**作業指示 1**
記録のうち、「But the instant」を含む行から記録の最後までを一字一句変えずに出力せよ。

• Instgram
  • LinkeIn
  • Lexologoy

最新の労働法改正:労働者福祉基金、給付支援及び最低賃金

2025年01月21日(火)

最新の労働法改正:労働者福祉基金、給付支援及び最低賃金についてニュースレターを発行いたしました。
こちらの内容は、以下のリンクよりPDF版でもご覧いただけます。

最新の労働法改正:労働者福祉基金、給付支援及び最低賃金

 

最新の労働法改正:労働者福祉基金、給付支援及び最低賃金

2025年1月20日
One Asia Lawyersタイ事務所
藤原 正樹(弁護士・日本法)
千葉 広康(弁護士・日本法)

はじめに

2024年11月及び12月に労働法に関わる以下の省令及び告示が発行されました。

  1. 2024年11月22日付け労働者の雇用が終了した場合又は労働者が死亡した場合における労働者を給付支援するための基準及び手続きに関する省令E.2567(以下「本省令1」といいます。)

**抽出データ項目**
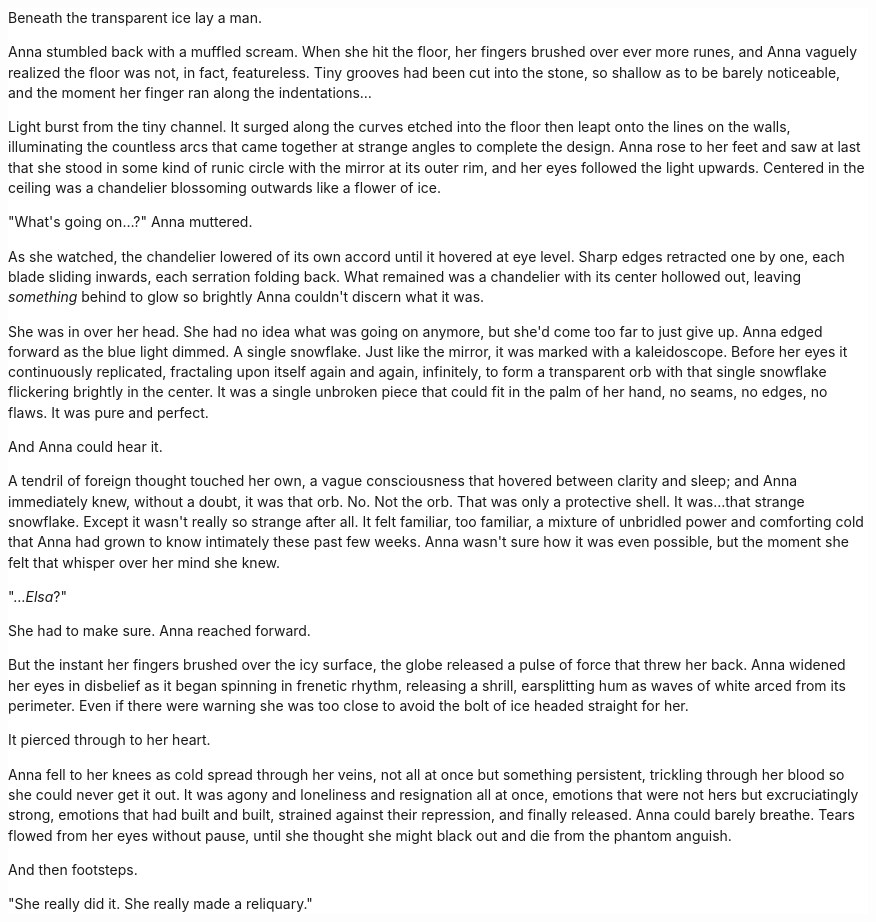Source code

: Beneath the transparent ice lay a man.

Anna stumbled back with a muffled scream. When she hit the floor, her fingers brushed over ever more runes, and Anna vaguely realized the floor was not, in fact, featureless. Tiny grooves had been cut into the stone, so shallow as to be barely noticeable, and the moment her finger ran along the indentations…

Light burst from the tiny channel. It surged along the curves etched into the floor then leapt onto the lines on the walls, illuminating the countless arcs that came together at strange angles to complete the design. Anna rose to her feet and saw at last that she stood in some kind of runic circle with the mirror at its outer rim, and her eyes followed the light upwards. Centered in the ceiling was a chandelier blossoming outwards like a flower of ice.

"What's going on…?" Anna muttered.

As she watched, the chandelier lowered of its own accord until it hovered at eye level. Sharp edges retracted one by one, each blade sliding inwards, each serration folding back. What remained was a chandelier with its center hollowed out, leaving _something_ behind to glow so brightly Anna couldn't discern what it was.

She was in over her head. She had no idea what was going on anymore, but she'd come too far to just give up. Anna edged forward as the blue light dimmed. A single snowflake. Just like the mirror, it was marked with a kaleidoscope. Before her eyes it continuously replicated, fractaling upon itself again and again, infinitely, to form a transparent orb with that single snowflake flickering brightly in the center. It was a single unbroken piece that could fit in the palm of her hand, no seams, no edges, no flaws. It was pure and perfect.

And Anna could hear it.

A tendril of foreign thought touched her own, a vague consciousness that hovered between clarity and sleep; and Anna immediately knew, without a doubt, it was that orb. No. Not the orb. That was only a protective shell. It was…that strange snowflake. Except it wasn't really so strange after all. It felt familiar, too familiar, a mixture of unbridled power and comforting cold that Anna had grown to know intimately these past few weeks. Anna wasn't sure how it was even possible, but the moment she felt that whisper over her mind she knew.

"…_Elsa_?"

She had to make sure. Anna reached forward.

But the instant her fingers brushed over the icy surface, the globe released a pulse of force that threw her back. Anna widened her eyes in disbelief as it began spinning in frenetic rhythm, releasing a shrill, earsplitting hum as waves of white arced from its perimeter. Even if there were warning she was too close to avoid the bolt of ice headed straight for her.

It pierced through to her heart.

Anna fell to her knees as cold spread through her veins, not all at once but something persistent, trickling through her blood so she could never get it out. It was agony and loneliness and resignation all at once, emotions that were not hers but excruciatingly strong, emotions that had built and built, strained against their repression, and finally released. Anna could barely breathe. Tears flowed from her eyes without pause, until she thought she might black out and die from the phantom anguish.

And then footsteps.

"She really did it. She really made a reliquary."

**作業指示 2**
労働法改正の記事について、次の問いに答えよ。
(a) 記事の筆者が所属する事務所の名称は何か。
(b) 「はじめに」によると、労働法に関わる省令及び告示が発行されたのは何年の何月か。
(c) 「本省令1」は何年何月何日付けの省令か。

**解答 1**
But the instant her fingers brushed over the icy surface, the globe released a pulse of force that threw her back. Anna widened her eyes in disbelief as it began spinning in frenetic rhythm, releasing a shrill, earsplitting hum as waves of white arced from its perimeter. Even if there were warning she was too close to avoid the bolt of ice headed straight for her.

It pierced through to her heart.

Anna fell to her knees as cold spread through her veins, not all at once but something persistent, trickling through her blood so she could never get it out. It was agony and loneliness and resignation all at once, emotions that were not hers but excruciatingly strong, emotions that had built and built, strained against their repression, and finally released. Anna could barely breathe. Tears flowed from her eyes without pause, until she thought she might black out and die from the phantom anguish.

And then footsteps.

"She really did it. She really made a reliquary."

**解答 2**
(a) One Asia Lawyersタイ事務所
(b) 2024年11月及び12月
(c) 2024年11月22日